• **Aim of the task**:
Give back, word for word, the line that contains "ルで作成できるフォーム機能を備えており、テキスト・数" and every line that follows it in the data below.

• **Items listed in a dataset**:
--- START ---
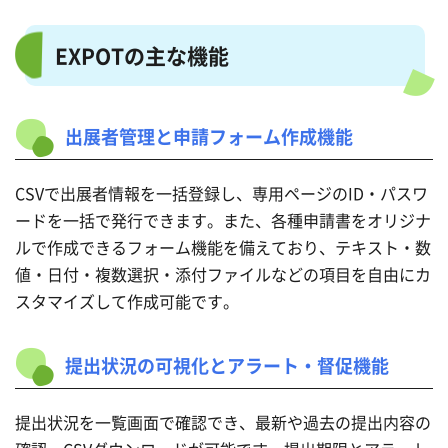
EXPOTの主な機能
出展者管理と申請フォーム作成機能
CSVで出展者情報を一括登録し、専用ページのID・パスワ
ードを一括で発行できます。また、各種申請書をオリジナ
ルで作成できるフォーム機能を備えており、テキスト・数
値・日付・複数選択・添付ファイルなどの項目を自由にカ
スタマイズして作成可能です。
提出状況の可視化とアラート・督促機能
提出状況を一覧画面で確認でき、最新や過去の提出内容の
--- END ---
• **Answer section**:
ルで作成できるフォーム機能を備えており、テキスト・数
値・日付・複数選択・添付ファイルなどの項目を自由にカ
スタマイズして作成可能です。
提出状況の可視化とアラート・督促機能
提出状況を一覧画面で確認でき、最新や過去の提出内容の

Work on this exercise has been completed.